For this use case, an Ubuntu 18.04 container image was selected as the base. Also a singularity definition file was created. For those familiar with Docker, this definition file would be the equivalent of the Dockerfile. In very brief details, the definition file contains instructions for for building/provisioning the container, for running the container and also defining help messages amongst other possibilities.

The created definition file is provided in this repo (see the synthea.def file).

The container was built with the following command:

sudo singularity build synthea.sif synthea.def

This generated a synthea.sif singularity container which could then be run on the cluster.

Running the Container on the Cluster

The cluster in question makes use of SLURM a Linux job scheduling tool. Since the cluster is a multi-tenant system, SLURM has the advantage of helping to ensure fair usage of resources.

Jobs to be run are submitted using sbatch.
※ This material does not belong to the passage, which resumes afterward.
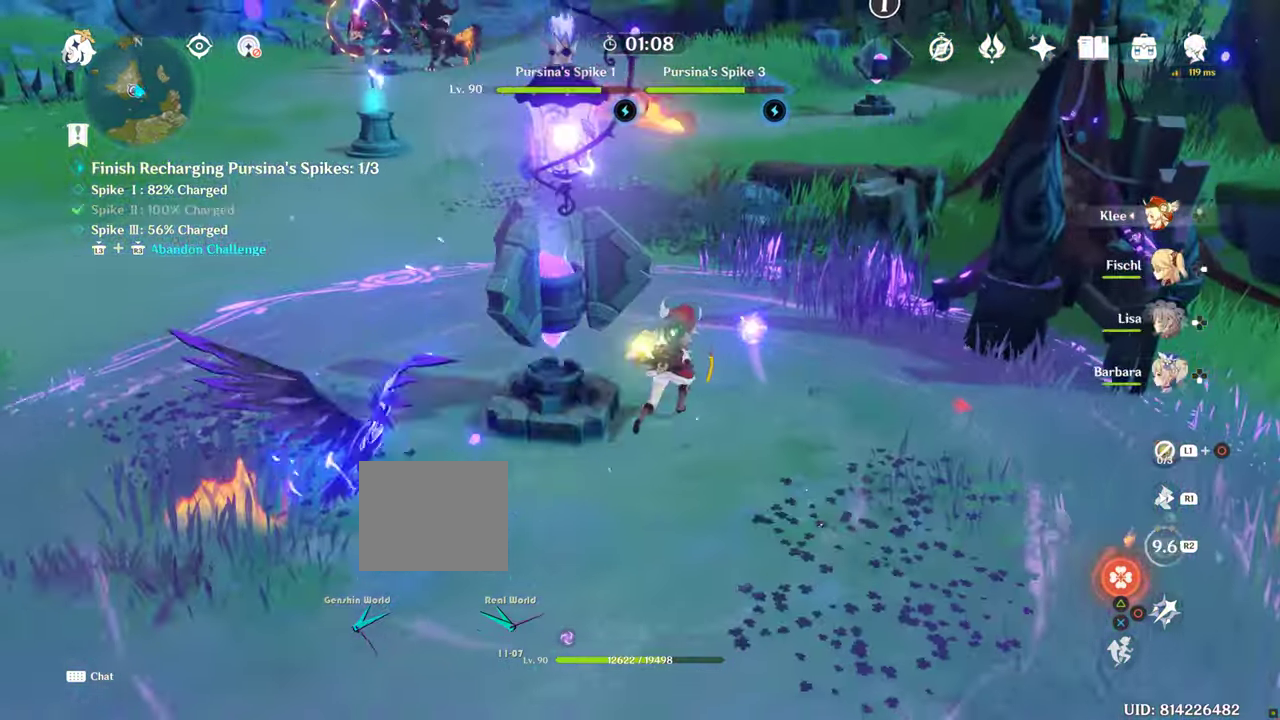
{"dt_ms": 500, "buttons": [], "left_stick": "up-right", "right_stick": "center"}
The resources to be utilized by the job are specified in a script. See run_synthea.job for the sbatch configuration.

Before submitting the job, the singularity module needed to be loaded on the cluster. This was done using the following command:

module load singularity

The job was then submitted using this command:

sbatch run_synthea.job

Conclusions

This description, though mainly for the sake of reproducibility, illustrates the advantages of Singularity especially in a HPC setting.

In particular, it allows for the deployment of applications with very complex dependency graphs without polluting the installed application space of the host system.